Many of the gifts however, explicitly entail communication through the Spirit. In one way or another, certain information, certain content comes to exist in the mind of the individual. The Scripture indicates that as in a human body, the head connects to and coordinates all the various members of the body (Eph. 4:15-16). A human body accomplishes this in part through the efferent and afferent pathways of the nervous system. It should not be surprising that Christ’s body similarly maintains interconnection through flow of information, sensation, and activation from the head.
This necessary and essential flow of information should not be confused with communication of a different kind.
The message of the Church is the gospel, the good news about Christ’s finished work. Proclamation of this message is the primary mission of the Body. It is sometimes asserted that true prophecy and any utterance of knowledge will express this message and only this message.
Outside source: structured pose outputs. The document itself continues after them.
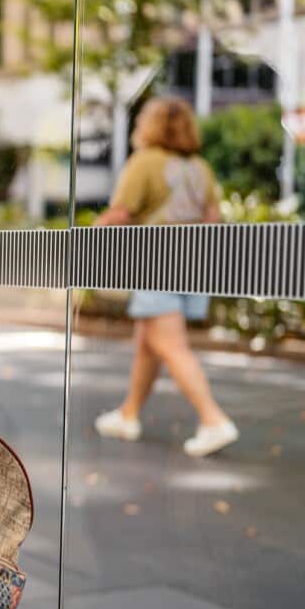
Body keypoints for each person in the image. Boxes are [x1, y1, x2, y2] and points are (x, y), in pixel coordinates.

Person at [93, 96, 239, 458]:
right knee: (149, 341)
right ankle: (129, 415)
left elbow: (122, 213)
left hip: (156, 264)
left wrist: (89, 236)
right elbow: (211, 219)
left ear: (150, 126)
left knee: (170, 345)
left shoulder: (144, 163)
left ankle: (213, 420)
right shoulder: (199, 168)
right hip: (191, 267)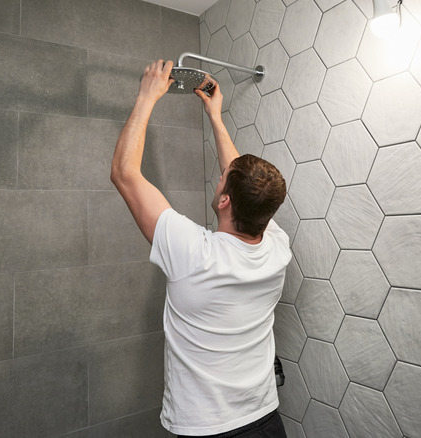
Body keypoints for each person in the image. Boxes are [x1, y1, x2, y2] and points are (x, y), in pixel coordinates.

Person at [111, 59, 291, 438]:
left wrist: (147, 97)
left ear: (225, 200)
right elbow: (242, 182)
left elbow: (125, 174)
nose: (220, 177)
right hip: (265, 419)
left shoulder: (193, 253)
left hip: (207, 429)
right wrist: (216, 116)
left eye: (222, 180)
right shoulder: (277, 247)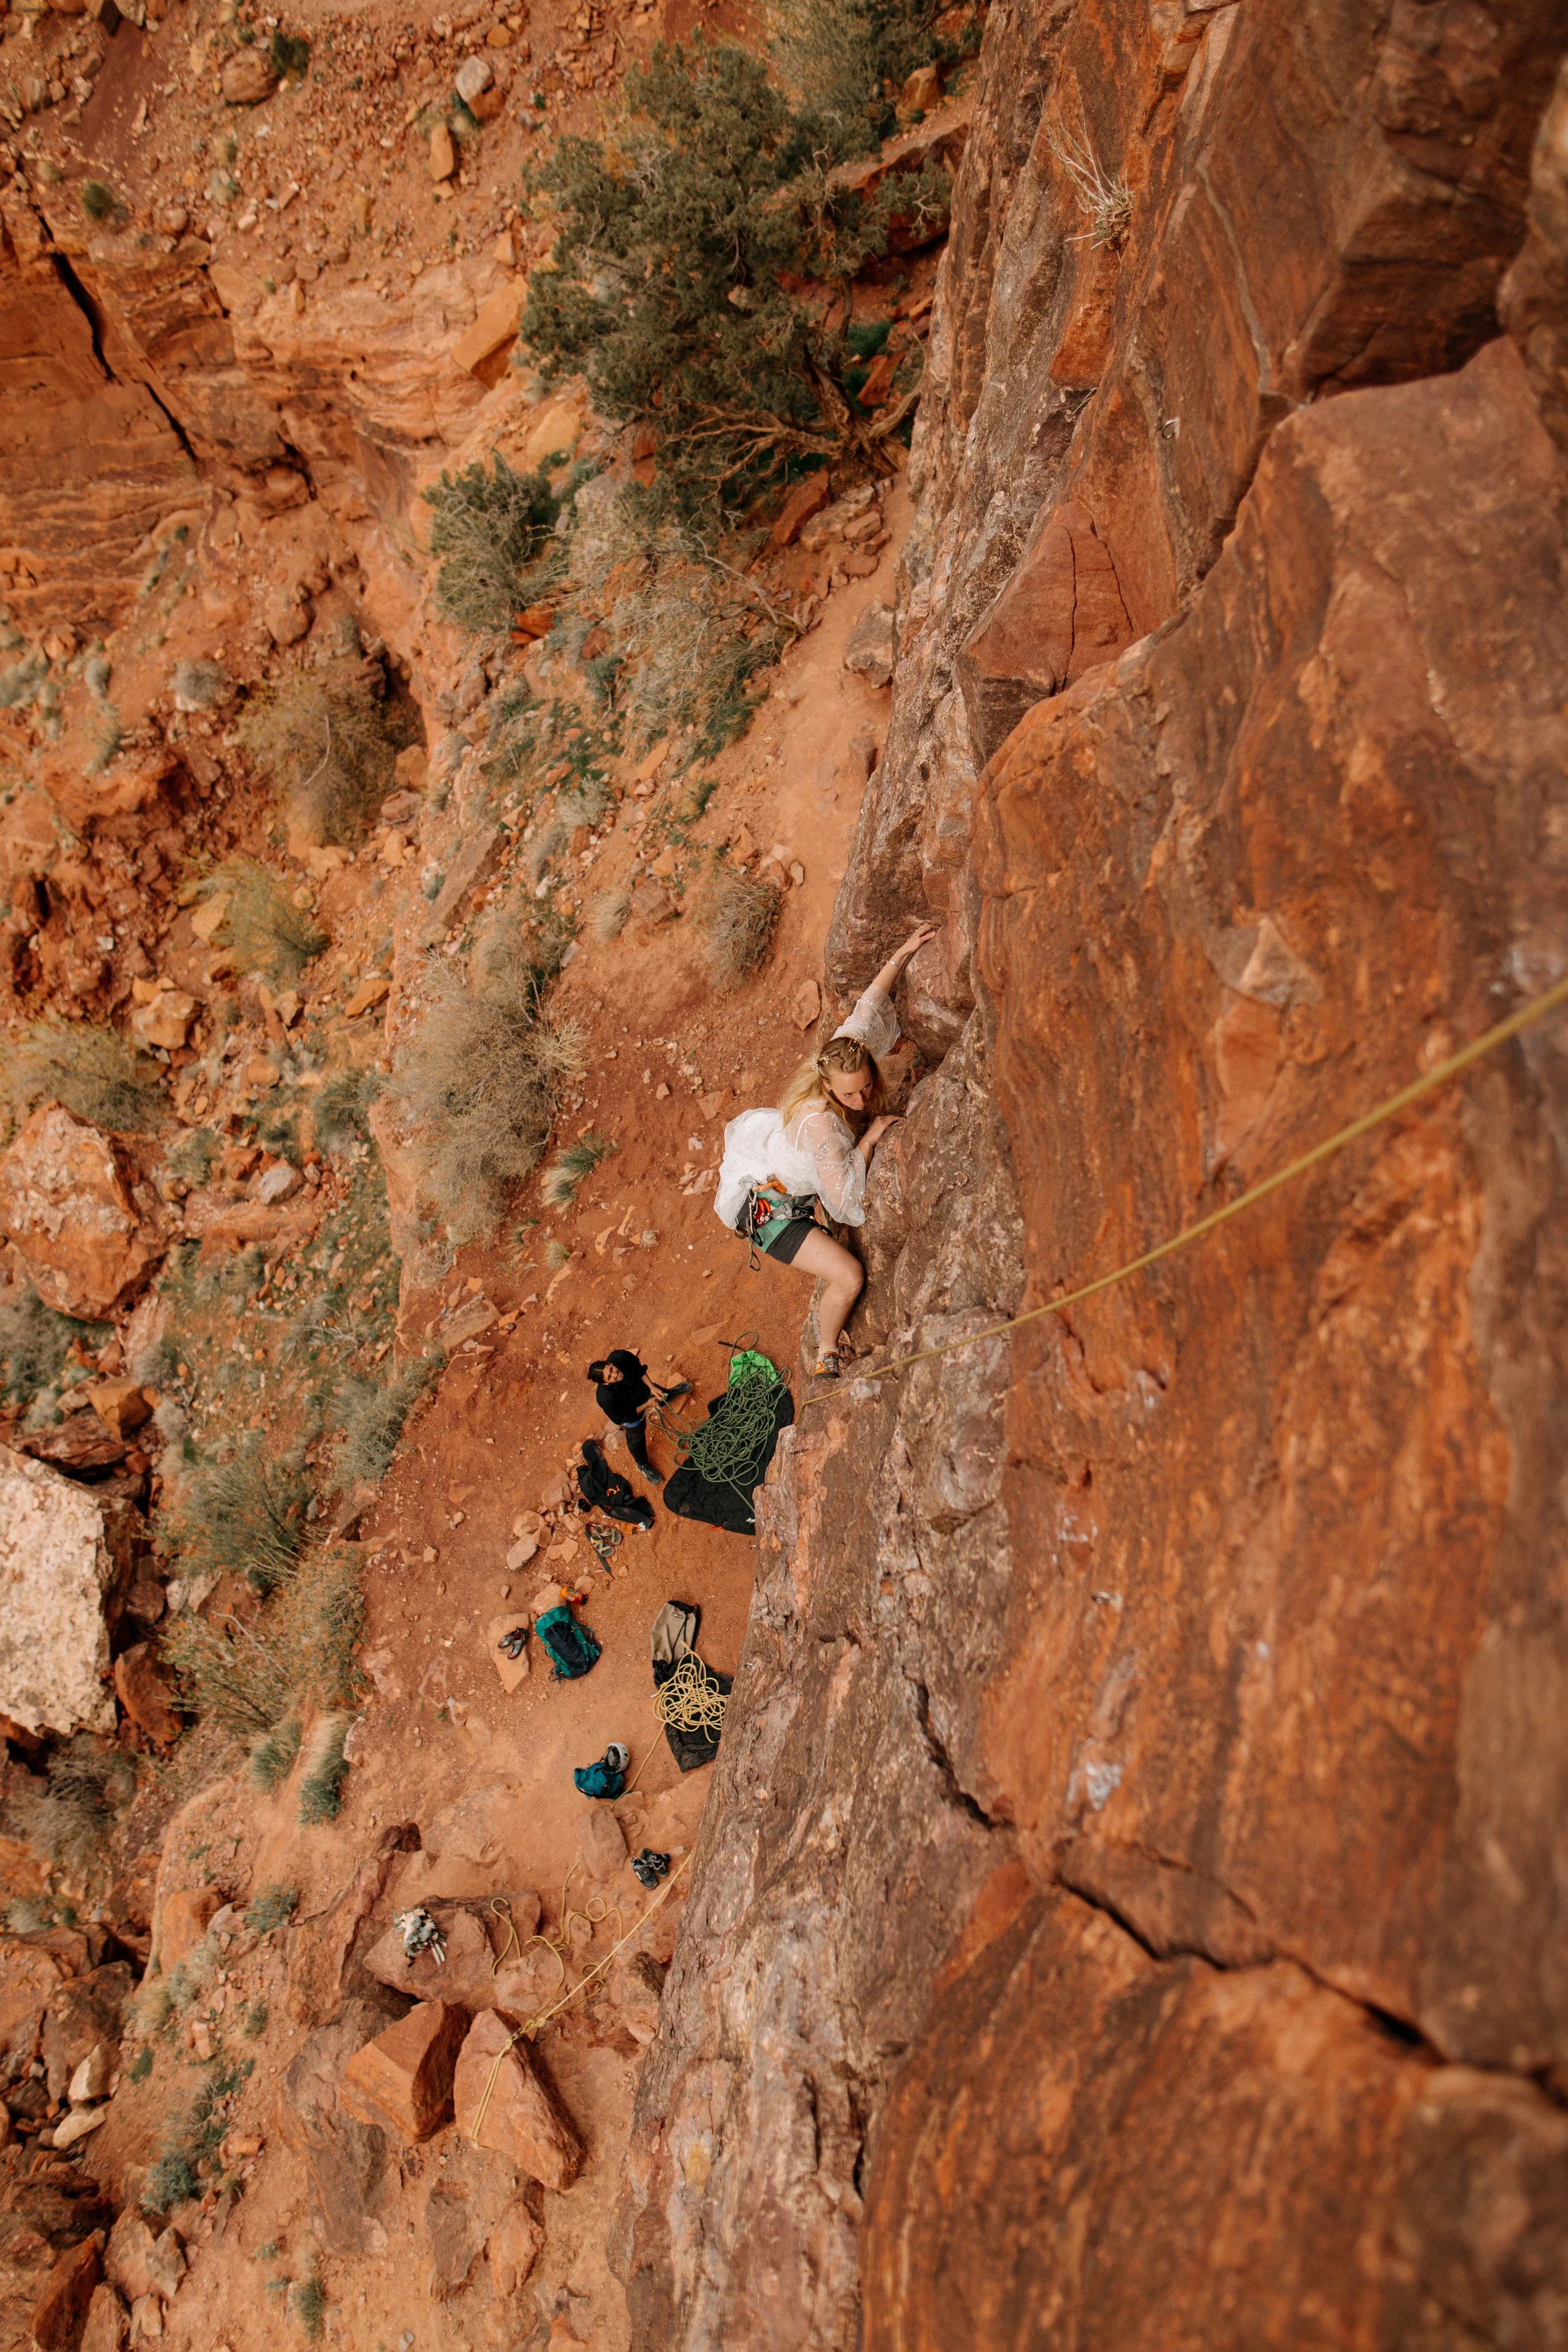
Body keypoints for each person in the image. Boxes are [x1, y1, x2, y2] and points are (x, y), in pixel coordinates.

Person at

Yet this is not at all what we find in Scripture, which indicates that the Body not only communicates with the world but within itself for such purposes as “upbuilding and encouragement and consolation” (1 Cor. 14:3). This may involve matters quite mundane, such as Nathaniel sitting under a tree or contain crucial and time-sensitive information for specific believers in a given time and place (Acts 11:28). All these are ultimately oriented toward the good function of the Body, and in that way serve the proclamation of the gospel, though not every individual message is in itself a gospel message.
Second, communication through the Spirit should not be confused with expression of doctrine or expansion of the Canon. This is simply not what the continued practice of New Testament prophecy and similar speaking gifts is intended to do. Only a tiny percent of what Jesus Himself said and did in His life is recorded in the Scriptures (John 21:25). In His ministry He spoke to many people the things given Him by His father to say (John 12:49). The Spirit uses what He wishes to effect His results.
So then, Jesus Himself, who functioned in the power of the Holy Spirit (though He was Himself God), carried on his ministry be being in continual communication with the Father, through the Spirit, as we saw above:
Truly, truly, I say to you, the Son can do nothing of his own accord, but only what he sees the Father doing. For whatever the Father does, that the Son does likewise. For the Father loves the Son and shows him all that he himself is doing. (John 5:19-20)
We have already seen the similar statement in regard to us vis-a-vis Christ:
Abide in me, and I in you. As the branch cannot bear fruit by itself, unless it abides in the vine, neither can you, unless you abide in me. I am the vine; you are the branches. Whoever abides in me and I in him, he it is that bears much fruit, for apart from me you can do nothing. (John 15:4-5)
Communication through the Spirit then, constant contact with Christ, is not only not presumption or denial of Christ’s work or pointing away from Christ. It is of the essence of the Church being His Body, and of the individual being a member of that Body.
In summary, the Holy Spirit empowers the church, yes, to proclaim the good news of the unique Son of God and His finished work on the cross. But He also empowers the Church to be the Body of Christ that does the proclaiming. The Holy Spirit in several places in the New Testament effects works of communication. This includes proclamation of the gospel, communication specifically about the person of Christ and about His work. However, this is not the only subject He communicates about. He also is described and exemplified as speaking to specific details of individual lives. This is the way He operated through Christ in His earthly ministry, and by multiple statements we are assured that He also operates in the body of Christ in these same ways. This understanding is quite basic to the concept of the body of Christ, and according to Christ is to continue as long as the Church serves on earth as His body, that is until the end of the age.